Lunde church is from Romanesque times around the 12th century. The church belonged to the Crown. In 1384, King Hans of Denmark issued a deed of gift to the rectory for a piece of land in exchange for soul masses being held, and this is the only time he has donated to a village church.
The tower was built around the year 1500.
In 1696 the ownership passed to the lord Christoffer Sehested of Nislevgård, and the church belonged to the estate until 1909.
In 1938, the church was renovated.
Worth a look:
- To the left of the front door of the nave is a series of pictures of the church's priests from 1844 to the present day
- The chandeliers were donated to the church by families from Lunde in the years 1911-1913. The inscriptions on the chandeliers in the nave show who the donors are.

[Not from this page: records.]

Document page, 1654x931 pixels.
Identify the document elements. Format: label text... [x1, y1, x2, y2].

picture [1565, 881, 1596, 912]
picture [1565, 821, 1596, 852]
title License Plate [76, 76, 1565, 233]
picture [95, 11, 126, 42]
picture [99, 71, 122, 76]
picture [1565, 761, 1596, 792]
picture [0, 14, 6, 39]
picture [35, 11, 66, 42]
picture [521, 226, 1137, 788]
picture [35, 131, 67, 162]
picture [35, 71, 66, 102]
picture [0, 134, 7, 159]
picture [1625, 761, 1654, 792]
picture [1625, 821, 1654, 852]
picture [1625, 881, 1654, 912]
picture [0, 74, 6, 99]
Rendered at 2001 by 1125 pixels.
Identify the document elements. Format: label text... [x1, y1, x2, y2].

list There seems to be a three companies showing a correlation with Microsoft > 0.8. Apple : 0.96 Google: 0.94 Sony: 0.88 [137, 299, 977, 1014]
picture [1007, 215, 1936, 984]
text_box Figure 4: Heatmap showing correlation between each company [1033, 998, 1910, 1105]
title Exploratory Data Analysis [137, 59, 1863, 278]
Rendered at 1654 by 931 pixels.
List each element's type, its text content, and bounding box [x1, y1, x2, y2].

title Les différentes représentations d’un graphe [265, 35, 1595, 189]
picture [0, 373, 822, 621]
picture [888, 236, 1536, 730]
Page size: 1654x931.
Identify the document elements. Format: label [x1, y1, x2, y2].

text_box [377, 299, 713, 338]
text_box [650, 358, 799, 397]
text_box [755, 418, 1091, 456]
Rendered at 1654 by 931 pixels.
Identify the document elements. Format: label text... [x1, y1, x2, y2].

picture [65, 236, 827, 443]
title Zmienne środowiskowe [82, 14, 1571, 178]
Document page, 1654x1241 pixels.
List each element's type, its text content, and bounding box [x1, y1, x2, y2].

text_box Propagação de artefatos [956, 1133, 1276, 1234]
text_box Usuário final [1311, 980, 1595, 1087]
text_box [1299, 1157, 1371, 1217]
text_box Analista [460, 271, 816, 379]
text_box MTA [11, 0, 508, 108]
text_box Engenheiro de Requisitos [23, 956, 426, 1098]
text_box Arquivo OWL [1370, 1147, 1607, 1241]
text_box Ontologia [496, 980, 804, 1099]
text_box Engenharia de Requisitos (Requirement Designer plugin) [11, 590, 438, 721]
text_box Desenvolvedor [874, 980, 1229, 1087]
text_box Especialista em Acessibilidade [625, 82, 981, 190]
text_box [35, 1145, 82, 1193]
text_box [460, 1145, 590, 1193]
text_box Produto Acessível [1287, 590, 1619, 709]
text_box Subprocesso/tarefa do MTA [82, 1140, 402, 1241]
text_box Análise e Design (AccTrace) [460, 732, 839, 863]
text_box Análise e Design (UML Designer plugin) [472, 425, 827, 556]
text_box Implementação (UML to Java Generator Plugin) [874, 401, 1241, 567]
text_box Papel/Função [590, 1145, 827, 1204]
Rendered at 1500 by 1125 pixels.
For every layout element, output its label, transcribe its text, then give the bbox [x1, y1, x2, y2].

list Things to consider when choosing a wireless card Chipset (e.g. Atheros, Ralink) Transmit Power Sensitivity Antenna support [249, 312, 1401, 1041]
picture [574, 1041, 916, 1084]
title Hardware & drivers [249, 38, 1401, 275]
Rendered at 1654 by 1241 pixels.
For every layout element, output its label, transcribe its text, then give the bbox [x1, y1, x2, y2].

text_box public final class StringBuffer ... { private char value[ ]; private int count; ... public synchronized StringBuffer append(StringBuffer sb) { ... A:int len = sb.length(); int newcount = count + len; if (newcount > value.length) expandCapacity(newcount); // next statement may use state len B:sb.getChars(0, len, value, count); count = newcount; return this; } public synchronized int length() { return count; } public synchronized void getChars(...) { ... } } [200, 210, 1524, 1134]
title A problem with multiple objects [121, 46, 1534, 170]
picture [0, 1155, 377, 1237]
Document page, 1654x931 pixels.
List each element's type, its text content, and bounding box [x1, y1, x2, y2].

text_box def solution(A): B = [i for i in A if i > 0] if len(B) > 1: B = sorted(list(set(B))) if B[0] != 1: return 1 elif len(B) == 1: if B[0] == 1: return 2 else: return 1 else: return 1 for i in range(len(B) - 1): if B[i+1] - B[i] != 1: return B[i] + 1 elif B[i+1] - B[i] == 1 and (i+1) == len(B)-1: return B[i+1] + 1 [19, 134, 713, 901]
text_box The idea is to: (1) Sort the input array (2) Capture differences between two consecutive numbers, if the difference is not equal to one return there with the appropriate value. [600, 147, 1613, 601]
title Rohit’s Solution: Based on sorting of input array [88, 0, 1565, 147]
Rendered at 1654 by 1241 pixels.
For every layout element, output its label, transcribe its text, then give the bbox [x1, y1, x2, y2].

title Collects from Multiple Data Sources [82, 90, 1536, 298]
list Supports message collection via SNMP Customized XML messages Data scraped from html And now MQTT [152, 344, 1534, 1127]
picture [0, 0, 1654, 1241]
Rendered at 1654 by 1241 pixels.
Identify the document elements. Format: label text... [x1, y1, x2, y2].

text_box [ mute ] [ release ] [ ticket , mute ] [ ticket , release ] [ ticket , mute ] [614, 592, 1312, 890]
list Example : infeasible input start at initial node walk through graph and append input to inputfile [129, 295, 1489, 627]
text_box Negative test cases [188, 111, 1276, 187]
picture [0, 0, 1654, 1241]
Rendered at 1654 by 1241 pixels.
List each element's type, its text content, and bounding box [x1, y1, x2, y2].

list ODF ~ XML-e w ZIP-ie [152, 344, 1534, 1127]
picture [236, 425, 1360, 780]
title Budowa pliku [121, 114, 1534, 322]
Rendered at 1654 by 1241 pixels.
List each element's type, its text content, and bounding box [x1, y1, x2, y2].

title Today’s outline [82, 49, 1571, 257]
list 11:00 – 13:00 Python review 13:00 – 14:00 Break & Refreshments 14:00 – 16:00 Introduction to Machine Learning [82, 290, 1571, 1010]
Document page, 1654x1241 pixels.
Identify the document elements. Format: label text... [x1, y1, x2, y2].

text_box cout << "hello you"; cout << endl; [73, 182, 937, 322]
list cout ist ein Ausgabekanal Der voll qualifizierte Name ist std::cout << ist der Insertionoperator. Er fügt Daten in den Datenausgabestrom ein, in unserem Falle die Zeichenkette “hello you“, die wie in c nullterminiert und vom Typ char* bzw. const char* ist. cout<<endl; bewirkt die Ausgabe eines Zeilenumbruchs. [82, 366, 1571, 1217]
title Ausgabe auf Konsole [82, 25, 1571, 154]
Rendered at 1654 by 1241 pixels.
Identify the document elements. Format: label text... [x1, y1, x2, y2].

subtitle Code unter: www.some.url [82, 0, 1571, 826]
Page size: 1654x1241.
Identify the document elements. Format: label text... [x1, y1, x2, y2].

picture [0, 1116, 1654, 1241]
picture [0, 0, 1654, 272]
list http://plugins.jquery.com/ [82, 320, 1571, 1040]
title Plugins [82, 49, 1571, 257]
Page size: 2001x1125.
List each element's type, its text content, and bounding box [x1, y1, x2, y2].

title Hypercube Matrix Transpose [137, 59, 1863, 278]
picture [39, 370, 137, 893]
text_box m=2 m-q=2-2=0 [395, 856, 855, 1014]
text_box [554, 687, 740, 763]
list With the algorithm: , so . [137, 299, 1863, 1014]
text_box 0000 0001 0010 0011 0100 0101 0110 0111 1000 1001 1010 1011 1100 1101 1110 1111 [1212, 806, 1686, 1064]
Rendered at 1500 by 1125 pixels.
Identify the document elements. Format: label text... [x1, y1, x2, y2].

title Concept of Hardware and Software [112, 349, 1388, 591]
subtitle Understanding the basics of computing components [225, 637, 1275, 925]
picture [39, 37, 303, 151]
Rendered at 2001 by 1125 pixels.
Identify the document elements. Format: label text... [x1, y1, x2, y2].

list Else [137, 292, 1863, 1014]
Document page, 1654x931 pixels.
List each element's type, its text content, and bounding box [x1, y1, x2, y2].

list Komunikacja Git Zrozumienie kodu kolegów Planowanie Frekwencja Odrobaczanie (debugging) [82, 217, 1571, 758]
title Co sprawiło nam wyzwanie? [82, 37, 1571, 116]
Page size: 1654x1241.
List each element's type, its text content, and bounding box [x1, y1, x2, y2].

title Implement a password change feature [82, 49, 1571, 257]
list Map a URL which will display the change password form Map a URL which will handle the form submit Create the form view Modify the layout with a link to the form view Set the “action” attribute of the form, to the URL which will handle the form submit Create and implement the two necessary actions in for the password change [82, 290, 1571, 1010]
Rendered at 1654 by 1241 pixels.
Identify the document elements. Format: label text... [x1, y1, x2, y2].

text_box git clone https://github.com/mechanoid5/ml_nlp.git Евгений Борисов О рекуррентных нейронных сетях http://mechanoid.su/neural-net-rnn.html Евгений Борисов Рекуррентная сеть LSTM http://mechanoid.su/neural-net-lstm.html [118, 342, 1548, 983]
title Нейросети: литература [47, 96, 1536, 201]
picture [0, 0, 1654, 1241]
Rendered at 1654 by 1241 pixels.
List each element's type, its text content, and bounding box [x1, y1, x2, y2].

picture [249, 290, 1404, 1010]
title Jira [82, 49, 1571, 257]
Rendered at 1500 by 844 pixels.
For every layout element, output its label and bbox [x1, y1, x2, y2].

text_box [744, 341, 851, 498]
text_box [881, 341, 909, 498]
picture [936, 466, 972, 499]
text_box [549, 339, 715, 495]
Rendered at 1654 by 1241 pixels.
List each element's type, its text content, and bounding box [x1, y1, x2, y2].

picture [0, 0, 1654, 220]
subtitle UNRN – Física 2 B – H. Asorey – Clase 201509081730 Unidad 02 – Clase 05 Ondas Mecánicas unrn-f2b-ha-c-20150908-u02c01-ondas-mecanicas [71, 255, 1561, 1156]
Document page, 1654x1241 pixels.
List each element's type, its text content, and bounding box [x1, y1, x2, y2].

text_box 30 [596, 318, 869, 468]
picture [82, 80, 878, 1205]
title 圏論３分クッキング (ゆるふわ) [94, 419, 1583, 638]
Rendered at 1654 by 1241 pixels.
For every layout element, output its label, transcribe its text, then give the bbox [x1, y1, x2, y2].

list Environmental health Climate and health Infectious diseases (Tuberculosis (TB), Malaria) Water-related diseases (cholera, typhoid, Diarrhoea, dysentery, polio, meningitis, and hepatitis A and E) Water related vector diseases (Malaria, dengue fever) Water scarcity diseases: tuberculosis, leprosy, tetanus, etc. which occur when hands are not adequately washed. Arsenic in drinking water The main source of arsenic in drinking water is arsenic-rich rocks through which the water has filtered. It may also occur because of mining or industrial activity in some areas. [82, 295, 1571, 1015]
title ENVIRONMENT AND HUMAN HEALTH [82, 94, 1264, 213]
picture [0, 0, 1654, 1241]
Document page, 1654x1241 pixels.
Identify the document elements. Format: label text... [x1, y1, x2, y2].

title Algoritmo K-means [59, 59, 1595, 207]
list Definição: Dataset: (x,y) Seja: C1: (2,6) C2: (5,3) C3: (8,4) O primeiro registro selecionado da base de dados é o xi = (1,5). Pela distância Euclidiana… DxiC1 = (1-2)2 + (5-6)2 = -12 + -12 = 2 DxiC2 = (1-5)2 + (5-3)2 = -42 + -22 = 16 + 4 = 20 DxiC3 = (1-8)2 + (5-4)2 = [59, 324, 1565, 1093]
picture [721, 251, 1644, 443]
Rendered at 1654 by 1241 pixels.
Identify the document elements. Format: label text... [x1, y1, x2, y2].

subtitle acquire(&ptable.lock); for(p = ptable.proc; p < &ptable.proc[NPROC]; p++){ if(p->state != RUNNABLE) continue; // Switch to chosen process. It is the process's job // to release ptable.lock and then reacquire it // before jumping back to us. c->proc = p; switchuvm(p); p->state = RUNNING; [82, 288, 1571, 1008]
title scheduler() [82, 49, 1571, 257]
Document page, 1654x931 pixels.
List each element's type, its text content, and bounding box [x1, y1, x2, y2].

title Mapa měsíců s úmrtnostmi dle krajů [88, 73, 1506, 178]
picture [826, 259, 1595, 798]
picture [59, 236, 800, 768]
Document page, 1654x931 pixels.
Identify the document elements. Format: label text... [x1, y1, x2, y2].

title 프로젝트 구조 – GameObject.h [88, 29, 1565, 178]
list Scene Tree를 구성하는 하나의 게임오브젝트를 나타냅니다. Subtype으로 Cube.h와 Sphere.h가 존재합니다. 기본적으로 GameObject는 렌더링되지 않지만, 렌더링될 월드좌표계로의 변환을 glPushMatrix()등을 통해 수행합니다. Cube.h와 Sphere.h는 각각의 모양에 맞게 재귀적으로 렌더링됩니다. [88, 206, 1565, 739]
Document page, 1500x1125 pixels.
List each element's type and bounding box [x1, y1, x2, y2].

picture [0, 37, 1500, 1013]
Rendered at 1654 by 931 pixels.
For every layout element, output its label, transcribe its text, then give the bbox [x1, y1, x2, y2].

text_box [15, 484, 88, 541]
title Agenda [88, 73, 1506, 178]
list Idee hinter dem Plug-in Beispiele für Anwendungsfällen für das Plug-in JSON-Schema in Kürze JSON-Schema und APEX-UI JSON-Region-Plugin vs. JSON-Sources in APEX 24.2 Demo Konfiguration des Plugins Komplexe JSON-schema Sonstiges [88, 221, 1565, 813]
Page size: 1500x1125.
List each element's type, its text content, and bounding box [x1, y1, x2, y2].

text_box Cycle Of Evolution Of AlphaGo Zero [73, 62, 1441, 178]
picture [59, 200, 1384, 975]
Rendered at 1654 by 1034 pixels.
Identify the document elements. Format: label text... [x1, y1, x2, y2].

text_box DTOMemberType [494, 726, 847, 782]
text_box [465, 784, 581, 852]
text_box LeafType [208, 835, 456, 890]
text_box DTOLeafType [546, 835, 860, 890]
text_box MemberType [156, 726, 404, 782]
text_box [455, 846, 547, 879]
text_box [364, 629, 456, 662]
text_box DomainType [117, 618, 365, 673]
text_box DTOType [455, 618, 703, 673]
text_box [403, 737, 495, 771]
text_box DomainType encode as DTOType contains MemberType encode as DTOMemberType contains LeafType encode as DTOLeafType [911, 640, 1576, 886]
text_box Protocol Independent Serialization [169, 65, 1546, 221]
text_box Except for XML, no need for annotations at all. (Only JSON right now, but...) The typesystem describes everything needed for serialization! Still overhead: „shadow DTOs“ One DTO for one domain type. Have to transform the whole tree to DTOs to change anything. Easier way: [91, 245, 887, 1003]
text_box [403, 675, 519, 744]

- The pulpit is in a simple baroque design of oak and has details from the Young Renaissance, but has been completely transformed in recent times.
- The granite baptismal font is in Romanesque style with a wide twisted shaft belt and arcades
- On a small shelf near the baptismal font, there is a copy of Thorvaldsen's Christ figure in miniature. The original is in the Cathedral in Copenhagen.
- The altarpiece from the last part of the 15th century has a neo-Gothic frame. In the middle is inserted a late Gothic, gilded relief of the crucifixion.
- On the east side of the choir are beautiful frescoes from the 16th century - They were uncovered in 1975 and depict three scenes of Jesus' suffering and death: The bleeding man of pain, crucified and dead in his mother's arms. There were also other frescoes in the church, which were uncovered in 1884, but they were whitewashed again.